Problem:
Please output, exactly and without pictures, the lines from the opening of the listing below through the line containing "Gameplay with a", both included.
(Information supplied Opens)
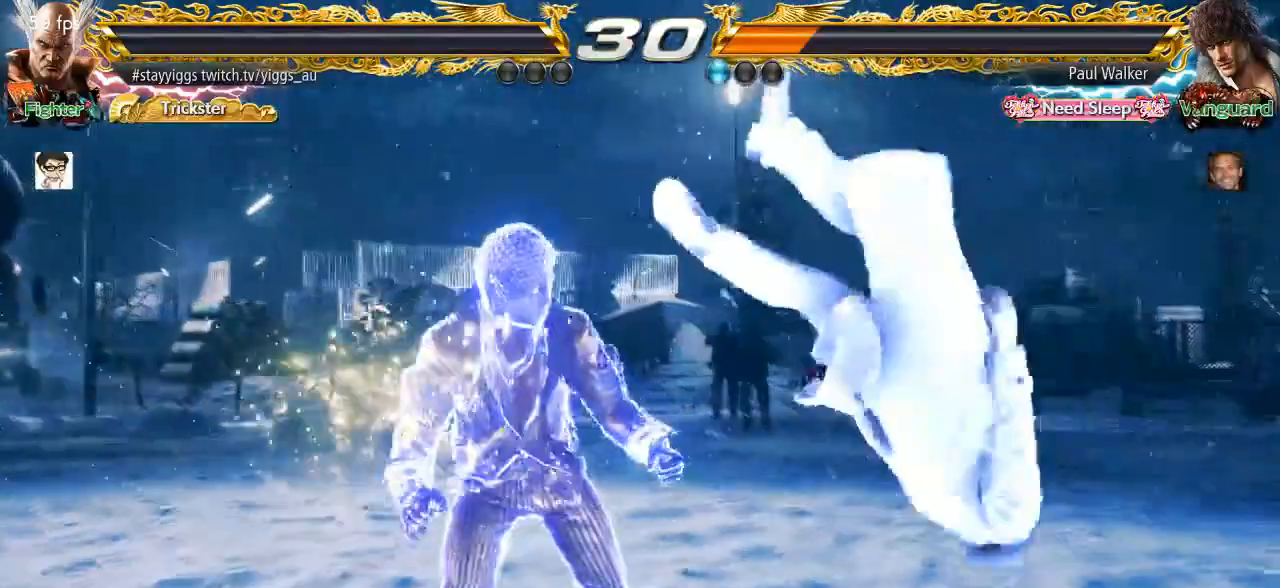
{"dt_ms": 500, "buttons": [], "left_stick": "down", "button_events": []}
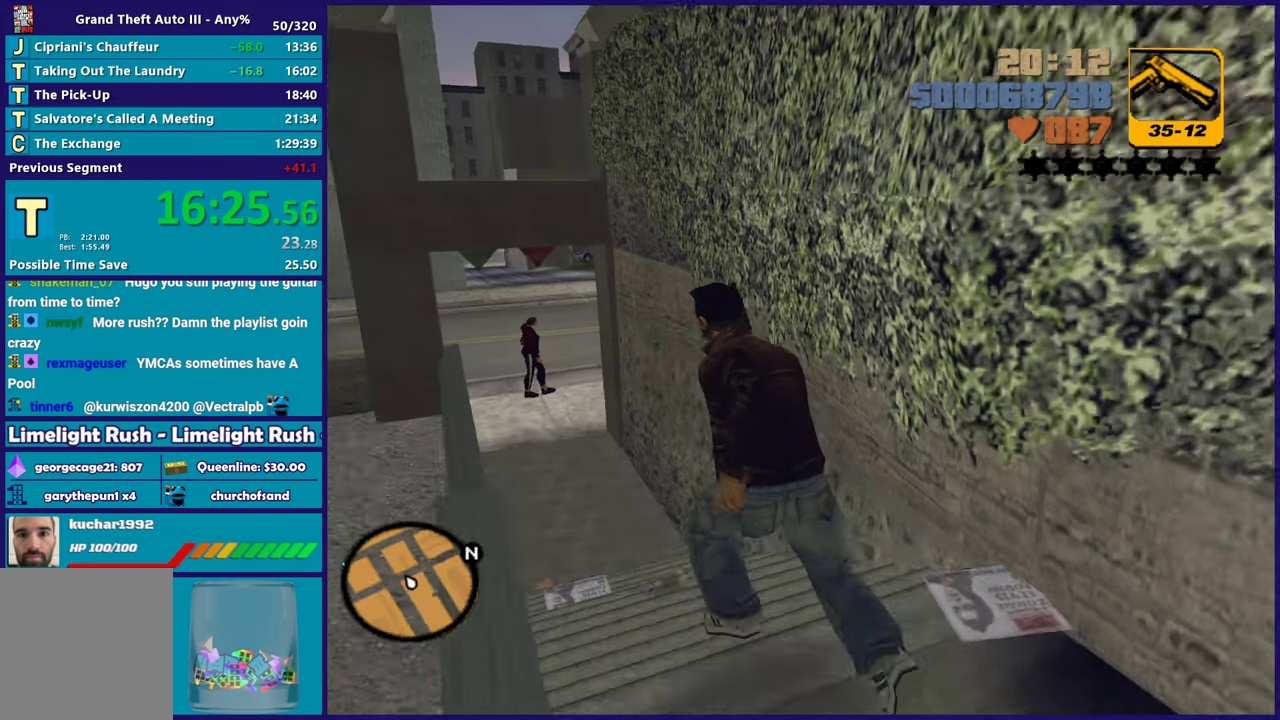
Gameplay with a controller (Xbox layout); each line is a JSON object with the inputs held at the frame after it. "events" lists button and stick changes between this image and that frame as [ms after this image, input, new state], when the widget could be followed in between. Not read: START.
{"buttons": [], "left_stick": "up", "right_stick": "center", "events": [[83, "A", "down"], [167, "left_stick", "up"], [217, "A", "up"], [317, "A", "down"], [433, "A", "up"]]}
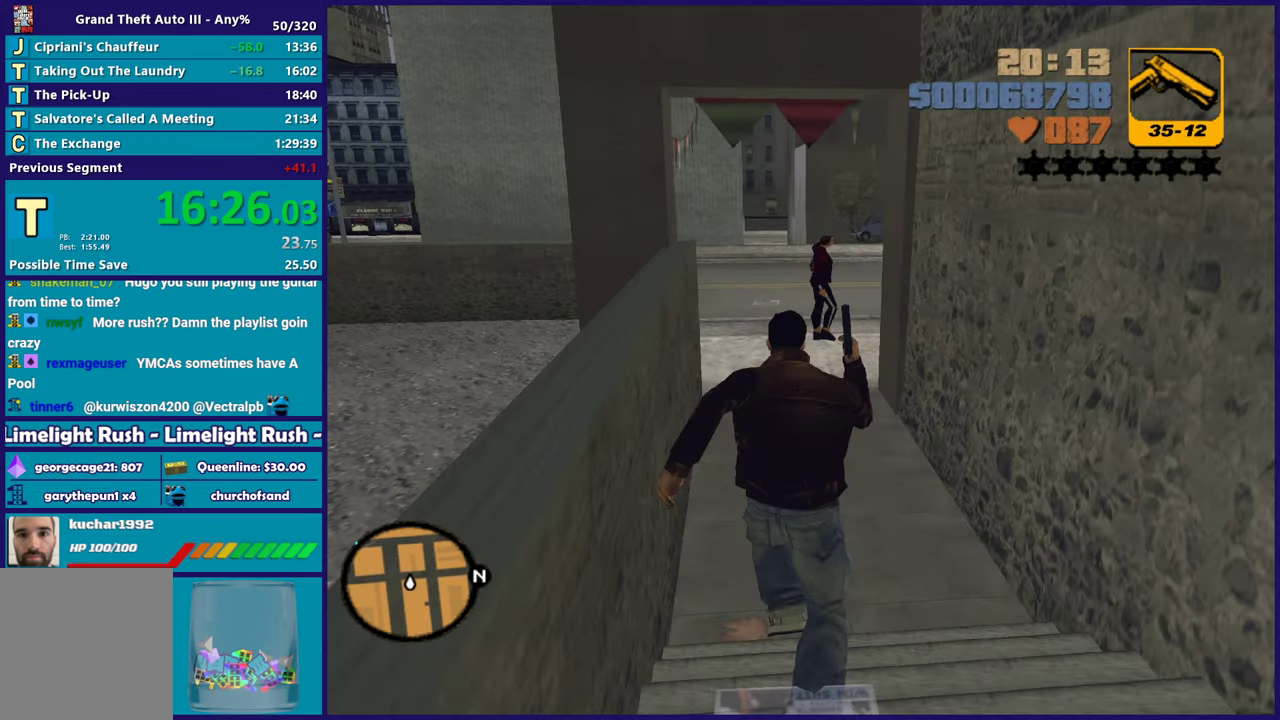
{"buttons": ["A"], "left_stick": "up", "right_stick": "center", "events": [[33, "A", "down"], [150, "A", "up"], [217, "A", "down"], [350, "A", "up"], [450, "A", "down"]]}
(Information supplied Closes)
Result for this exercise:
{"dt_ms": 500, "buttons": [], "left_stick": "down", "button_events": []}
Gameplay with a controller (Xbox layout); each line is a JSON object with the inputs held at the frame after it. "events" lists button and stick changes between this image and that frame as [ms after this image, input, new state], when the widget could be followed in between. Not read: START.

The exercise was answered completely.